O Luffy é anti-autoritário e anti-capitalista
Agora vamos falar sobre o nosso menino
Luffy é a antítese de qualquer sistema autoritário. Ele não busca poder, riquezas ou controle. Sua luta é pela liberdade total (tanto individual quanto coletiva). Isso o torna uma figura essencialmente anti-autoritária e, por consequência, uma crítica direta às hierarquias e ao capitalismo
O maior valor de Luffy é a liberdade, dele e de todos ao seu redor. Ele desafia governos, reis, almirantes, deuses... qualquer um que tente impor autoridade sobre os outros
- Em Alabasta, ele luta contra Crocodile, que usurpa o poder de um reino
- Em Enies Lobby, ele enfrenta o Governo Mundial para salvar Robin, ignorando completamente a “justiça” que esse sistema representa
Para Luffy, liberdade não é uma abstração. É um direito inegociável que vale qualquer risco.
Ele não busca “ordem” ou “justiça”, como heróis clássicos. Ele não luta para proteger o sistema ou restaurar hierarquias. Ele luta para derrubá-las quando elas ameaçam a liberdade. Isso o distancia de figuras que simbolizam status quo, como a Marinha ou heróis que seguem ideais de moralidade pré-estabelecidos
Diferentemente de muitos protagonistas de shonen, Luffy não tem nenhuma ambição relacionada à riqueza ou ao acúmulo material. Tornar-se Rei dos Piratas não é sobre poder ou tesouros, mas sobre ser a pessoa mais livre do mundo
Seus objetivos são puramente emocionais e sociais: proteger seus amigos, explorar o mundo e quebrar correntes (literal e metaforicamente)
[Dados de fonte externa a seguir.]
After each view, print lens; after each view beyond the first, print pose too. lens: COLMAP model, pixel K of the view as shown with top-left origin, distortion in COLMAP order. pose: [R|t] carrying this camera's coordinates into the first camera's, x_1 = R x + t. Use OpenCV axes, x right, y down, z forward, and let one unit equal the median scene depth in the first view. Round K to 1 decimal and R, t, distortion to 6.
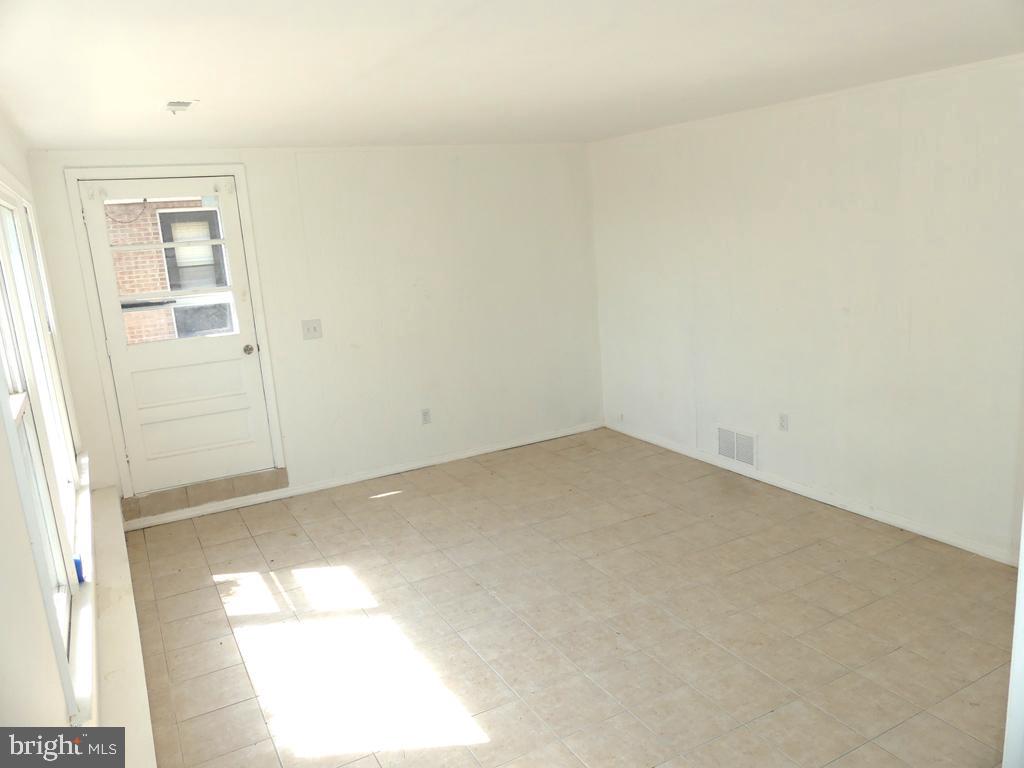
lens RADIAL K [[768.7, 0, 512.5], [0, 768.7, 385.7], [0, 0, 1]] dist [-0.022146, 0.016473]
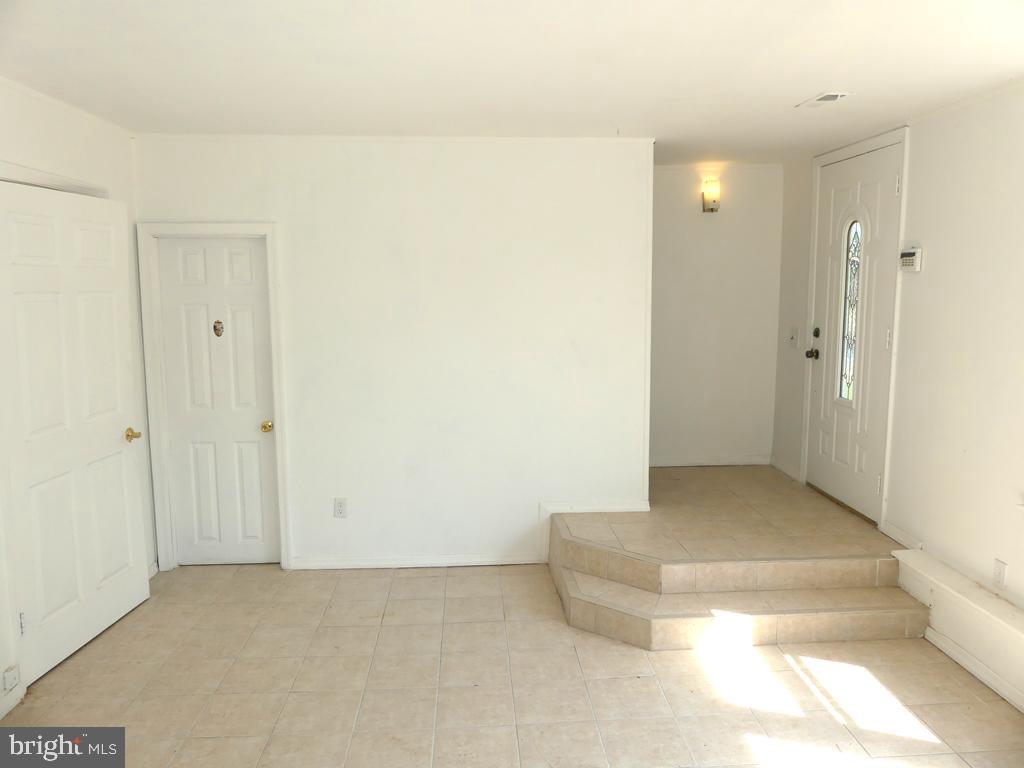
lens RADIAL K [[768.7, 0, 511.2], [0, 768.7, 388.7], [0, 0, 1]] dist [-0.022146, 0.016473]
pose [[-0.902253, 0.015875, 0.430914, -0.175337], [0.153239, 0.945896, 0.286005, -0.266773], [-0.403060, 0.324082, -0.855870, 1.662010]]
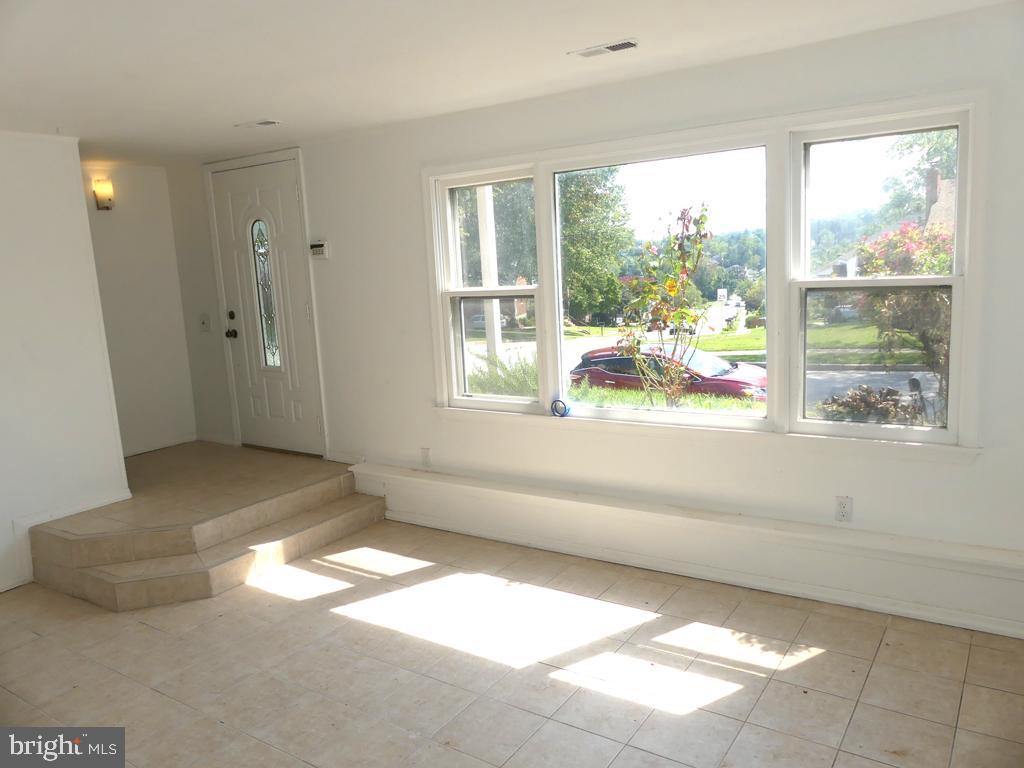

Ao libertar os escravizados dos Dragões Celestiais em Sabaody, Luffy não age por benefício próprio, mas por empatia e um senso de justiça natural. Isso faz de Luffy uma figura essencialmente anti-capitalista. Ele rejeita a busca por riqueza como valor central e coloca as relações humanas e a liberdade acima de tudo.